Leap and the net will appear, they say.
Go dance for us, cause we have to stay.
But Kelly, you're not 16 any more.
And financially, can you afford it? You're sure?
Why do you have to go night after night?
Why can't Berkeley and Telluride be alright?
Chasing the unicorns, dancing a dream,
Skipping through airports, friends on the team.
Phishbelly strikes, overwhelming energy
anticipates musicaian and crowd pleasing synergy
Finding my voice and my smile as I move
through space time continuum, finding my groove.
The years have combined, split open and melt
and I'm happier now than I remember I've felt.
Three cheers for the rhythm and rock of the band,
The music they make and precision, demand,
I'm proud I love Phish and have grown up at shows,
and I'm psyched that 'to go' was the decision I chose.

Happy One more night of Summer Tour, everybody.
Really, SO GLAD COVENTRY WAS NOT THE END.
Yahoo Summer 1995, I mean 2010.
I hope to see you again soon.




Wednesday, May 12, 2010

If the canyon walls could talk

It's been a while, but it feels like time again.

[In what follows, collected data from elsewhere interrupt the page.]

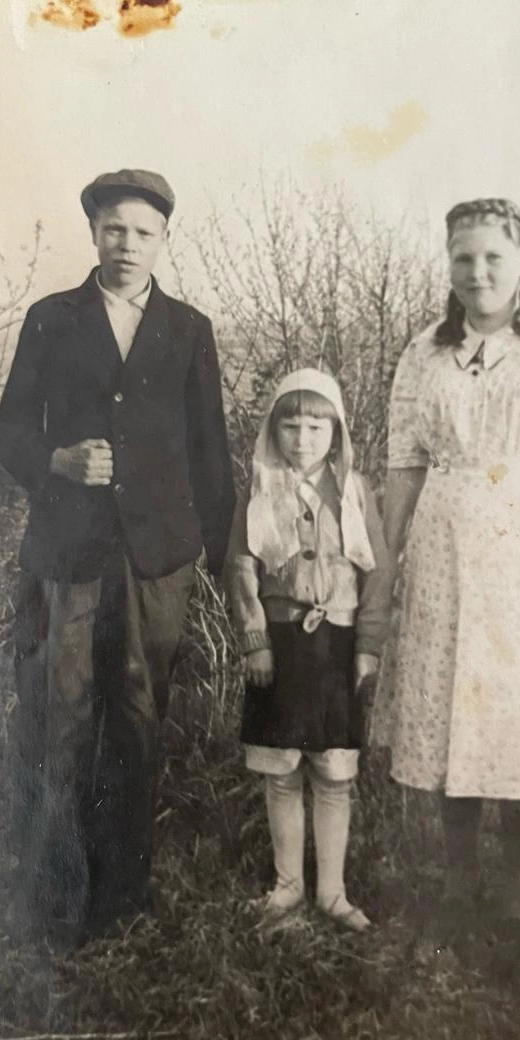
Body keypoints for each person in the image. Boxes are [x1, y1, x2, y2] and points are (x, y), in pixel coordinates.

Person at [0, 169, 236, 946]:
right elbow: (8, 429)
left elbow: (211, 451)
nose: (127, 245)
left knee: (137, 716)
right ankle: (49, 893)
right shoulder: (51, 319)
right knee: (58, 714)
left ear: (164, 239)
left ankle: (123, 896)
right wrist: (55, 461)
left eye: (143, 232)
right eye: (114, 229)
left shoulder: (188, 329)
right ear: (94, 232)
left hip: (157, 556)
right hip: (68, 551)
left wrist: (226, 561)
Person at [371, 197, 520, 938]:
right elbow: (405, 466)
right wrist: (383, 564)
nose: (477, 272)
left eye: (493, 258)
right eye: (463, 258)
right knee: (453, 705)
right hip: (443, 549)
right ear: (449, 265)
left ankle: (517, 886)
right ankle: (457, 879)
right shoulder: (423, 352)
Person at [224, 369, 392, 932]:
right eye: (290, 426)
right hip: (279, 645)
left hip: (337, 645)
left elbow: (378, 573)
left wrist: (368, 645)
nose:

I'm living in Los Angeles and have been finding myself in Canyons- pushing through hot, ouch, what the heck am I doing and why am I here. These hikes have gotten me out of my house and out of by brain as I'm job searching and getting settled. I'm diggin' it here because it had been way too long since I challenged myself. No offense Portland, but Lori is right. After 15 years of living in your fair city limits, you became a Velvet Rut.

My fingers are dug into the dirt and I'm taking a 'short-cut' from the canyon floor up a hill that connects to a switch back slower ascent up the canyon. This shortcut, from the floor, looks like a climb, yes, but doesn't look that steep. Moments earlier I decided to try it and right now, I am finding myself gripping on to dried out dirt clods and loose grasses and clay falling out of my fingers and down the incline, already too far up and too determined to turn back. Finding my ego but also my confidence in a situation probably best left to people who have actually done this before.

But people who have done this before had to do this for a first time, right?

This whole LA adventure- moving here, leaving Joe dog and Marty cat, friends, ironically a beautifully remodeled house, family and friends- in all of it- I'm digging my claws in, grasping for dirt and making it up the hill.

As I'm climbing, I see 2 guys and a dog in my peripheral vision, cause I'm not looking back down. And a dog. The dog is bounding up the hill, stops to check me out, then keeps going. The 2 guys check in with me, too... 'Are you doing ok?' Feeble yes. Obligatory smile. I say, 'I've never done this before'. They, 'Runyon or this hill?' Either one ha ha ha nervously. 'It's all about confidence. Take steps and dig in. You can do it. You just have to go for it.'

So I do. And they were right. I made it up, in the end, a little bit bloody from a close encounter with a dead tree limb, stuck with burs that will probably never come out of my favorite yoga pants, panting, smiling and covered in LA dirt. But I did it. And honest to goodness, the smile that came from digging in and telling myself I could and then actually making it work, that's what this adventure is all about.

I am thankful to be finding myself in Los Angeles.